Project 1 CS: Spatiotemporal representations for action recognition.
Automatically recognize actions in video, preferably which action appears when and where as captured by a mobile phone, and learned from example videos and without example videos.
Project 2 CS: Fine-grained object recognition.
Automatically recognize fine-grained categories with interactive accuracy by using very deep convolutional representations computed from automatically segmented objects and automatically selected features.
Project 3 CS: Personal event detection and recounting.
Automatically detect events in a set of videos with interactive accuracy for the purpose of personal video retrieval and summarization. We strive for a generic representation that covers detection, segmentation, and recounting simultaneously, learned from few examples.
Project 4 CS: Counting.
The goal of this project is to accurately count the number of arbitrary objects in an image and video independent of their apparent size, their partial presence, and other practical distractors. For use cases as in Internet of Things or robotics.
Project 5 AS: One shot visual instance search.
Often when searching for something, a user will have available just 1 or very few images of the instance of search with varying degrees of background knowledge.
Project 6 AS: Robust Mobile Tracking.
In an experimental view of tracking, the objective is to track the target’s position over time given a starting box in frame 1 or alternatively its typed category especially for long-term, robust tracking.
Project 7 AS: The story of this.
Often when telling a story one is not interested in what happens in general in the video, but what happens to this instance (a person, a car to pursue, a boat participating in a race). The goal is to infer what the target encounters and describe the events that occur it.
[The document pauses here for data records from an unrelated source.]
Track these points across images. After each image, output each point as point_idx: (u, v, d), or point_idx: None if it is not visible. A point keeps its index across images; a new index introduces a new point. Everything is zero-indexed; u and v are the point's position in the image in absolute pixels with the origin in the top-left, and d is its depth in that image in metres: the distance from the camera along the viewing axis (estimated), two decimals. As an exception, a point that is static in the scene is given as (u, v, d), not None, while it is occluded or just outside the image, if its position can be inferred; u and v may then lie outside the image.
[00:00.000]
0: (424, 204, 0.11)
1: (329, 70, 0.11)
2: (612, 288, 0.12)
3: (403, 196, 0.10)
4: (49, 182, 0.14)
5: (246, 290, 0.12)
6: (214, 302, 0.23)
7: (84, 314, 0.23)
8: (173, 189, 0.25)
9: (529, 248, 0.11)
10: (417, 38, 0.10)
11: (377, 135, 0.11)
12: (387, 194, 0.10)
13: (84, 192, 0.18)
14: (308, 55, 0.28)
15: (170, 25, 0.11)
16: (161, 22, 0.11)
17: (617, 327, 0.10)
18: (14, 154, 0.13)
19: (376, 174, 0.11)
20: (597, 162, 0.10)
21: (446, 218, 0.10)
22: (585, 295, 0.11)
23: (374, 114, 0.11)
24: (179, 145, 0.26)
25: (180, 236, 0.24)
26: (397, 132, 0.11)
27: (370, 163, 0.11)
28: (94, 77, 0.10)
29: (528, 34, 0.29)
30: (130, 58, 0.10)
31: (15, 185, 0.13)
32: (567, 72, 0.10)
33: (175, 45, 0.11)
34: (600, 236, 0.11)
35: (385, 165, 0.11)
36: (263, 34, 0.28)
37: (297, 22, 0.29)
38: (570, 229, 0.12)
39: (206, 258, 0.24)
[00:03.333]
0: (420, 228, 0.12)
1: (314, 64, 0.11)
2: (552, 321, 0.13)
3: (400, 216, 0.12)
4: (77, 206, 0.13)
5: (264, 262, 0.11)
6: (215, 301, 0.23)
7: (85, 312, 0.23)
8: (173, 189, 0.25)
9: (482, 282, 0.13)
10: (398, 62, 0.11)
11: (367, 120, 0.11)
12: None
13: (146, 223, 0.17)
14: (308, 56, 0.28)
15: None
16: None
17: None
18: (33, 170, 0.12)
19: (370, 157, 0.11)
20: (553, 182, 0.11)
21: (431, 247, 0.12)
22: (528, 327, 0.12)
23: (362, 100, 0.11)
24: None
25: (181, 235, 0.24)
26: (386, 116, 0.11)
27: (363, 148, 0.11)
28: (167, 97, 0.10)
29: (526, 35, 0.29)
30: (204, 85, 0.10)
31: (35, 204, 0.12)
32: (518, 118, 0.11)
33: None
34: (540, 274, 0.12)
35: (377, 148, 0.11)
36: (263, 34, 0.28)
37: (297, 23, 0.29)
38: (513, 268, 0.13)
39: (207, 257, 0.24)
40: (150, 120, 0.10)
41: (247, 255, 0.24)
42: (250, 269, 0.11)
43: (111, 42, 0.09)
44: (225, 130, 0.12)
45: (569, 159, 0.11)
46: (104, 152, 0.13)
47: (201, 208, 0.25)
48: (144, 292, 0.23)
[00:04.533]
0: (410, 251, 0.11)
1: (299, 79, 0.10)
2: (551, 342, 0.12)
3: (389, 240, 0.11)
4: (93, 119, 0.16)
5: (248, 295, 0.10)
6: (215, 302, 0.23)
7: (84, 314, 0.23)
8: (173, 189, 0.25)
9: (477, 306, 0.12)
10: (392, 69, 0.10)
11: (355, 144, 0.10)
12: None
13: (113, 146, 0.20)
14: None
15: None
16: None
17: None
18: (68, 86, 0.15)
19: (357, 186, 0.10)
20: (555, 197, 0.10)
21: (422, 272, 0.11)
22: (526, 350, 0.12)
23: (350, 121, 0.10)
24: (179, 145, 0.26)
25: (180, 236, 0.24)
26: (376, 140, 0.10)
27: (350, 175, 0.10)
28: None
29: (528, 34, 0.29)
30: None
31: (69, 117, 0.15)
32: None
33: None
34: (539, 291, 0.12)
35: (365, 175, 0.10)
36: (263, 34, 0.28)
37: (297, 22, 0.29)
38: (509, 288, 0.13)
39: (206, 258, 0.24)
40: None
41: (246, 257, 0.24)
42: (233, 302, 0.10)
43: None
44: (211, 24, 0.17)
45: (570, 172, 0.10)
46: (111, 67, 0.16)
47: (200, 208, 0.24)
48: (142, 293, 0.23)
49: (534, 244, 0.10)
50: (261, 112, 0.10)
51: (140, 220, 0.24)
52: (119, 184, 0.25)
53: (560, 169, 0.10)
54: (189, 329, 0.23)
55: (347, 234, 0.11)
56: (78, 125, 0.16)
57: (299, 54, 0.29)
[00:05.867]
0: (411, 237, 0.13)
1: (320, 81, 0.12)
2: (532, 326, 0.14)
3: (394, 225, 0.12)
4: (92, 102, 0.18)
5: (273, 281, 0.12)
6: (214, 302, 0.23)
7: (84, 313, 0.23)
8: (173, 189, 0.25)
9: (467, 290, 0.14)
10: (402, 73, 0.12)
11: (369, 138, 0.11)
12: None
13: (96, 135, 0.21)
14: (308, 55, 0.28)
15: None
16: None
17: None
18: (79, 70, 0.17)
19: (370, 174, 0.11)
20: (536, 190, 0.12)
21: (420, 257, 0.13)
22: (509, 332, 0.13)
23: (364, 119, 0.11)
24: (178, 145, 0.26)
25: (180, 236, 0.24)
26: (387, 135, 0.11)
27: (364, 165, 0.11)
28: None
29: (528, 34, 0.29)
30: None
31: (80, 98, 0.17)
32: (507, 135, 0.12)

Project 8 AS: Statistical machine translation.
The objective of this work package is to automatically generate grammatical descriptions of images that represent the meaning of a single image, based on the annotations resulting from the above projects.
Project 9 MW: Distributed deep learning.
Future applications of deep learning will run on mobile devices and use data from distributed sources. In this project we will develop new efficient distributed deep learning algorithms to improve the efficiency of learning and to exploit distributed data sources.
Project 10 MW: Automated Hyper-parameter Optimization.
Deep neural networks have a very large number of hyper-parameters. In this project we develop new methods to automatically and efficiency determine these hyperparameters from data for deep neural networks.
Project 11 MW: Privacy Preserving Deep Learning.
Training deep neural networks from distributed data sources must take privacy considerations into account. In this project we will develop new distributed and privacy preserving learning algorithms for deep neural networks.
Project 12 MW: Novel Deep Learning Algorithms
Peter O’ Connor
Successful deep learning algorithms on massive datasets and distributed over many CPUs and GPUs require dedicated algorithms. In this project we will develop novel deep learning algorithms that process observations online and make effective use of memory and computational resources.